La directive OGM réglemente la dissémination volontaire d'organismes génétiquement modifiés (OGM). Le 25 juillet 2018, la cour de justice de l’Union européenne a statué sous quelles conditions, les plantes obtenues à l'aide de nouvelles méthodes de sélection relèvent du droit du génie génétique.

La variété de pomme populaire «Gala» devrait devenir résistante au feu bactérien et à la tavelure grâce aux avancées de la cisgenèse.
Image : H. Flannery

Selon les directives OGM (2001/18/CE), un organisme est un organisme génétiquement modifié (OGM) si son matériel génétique a été modifié d’une manière qui ne s’effectue pas naturellement. Toutefois, une annexe aux directives exempte les organismes mutagènes des directives OGM.

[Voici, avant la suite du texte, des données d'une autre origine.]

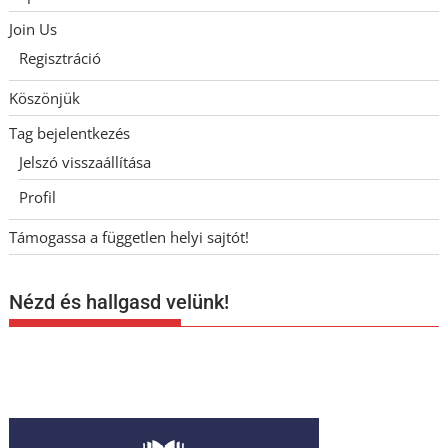
Join Us
Regisztráció
Köszönjük
Tag bejelentkezés
Jelszó visszaállítása
Profil
Támogassa a független helyi sajtót!
Nézd és hallgasd velünk!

"Mutagenèse" désigne les procédés permettant d'altérer le matériel génétique d'une espèce sans qu'aucun ADN étranger ne soit inséré. La cour de justice européenne a maintenant statué que les nouvelles méthodes de sélection telles que l'édition du génome (par exemple à l'aide du système CRISPR/Cas9) ne relèvent pas de cette exception. Les plantes produites par ce procédé sont donc considérées comme des organismes génétiquement modifiés et entrent donc dans le domaine d'application des directives sur les OGM.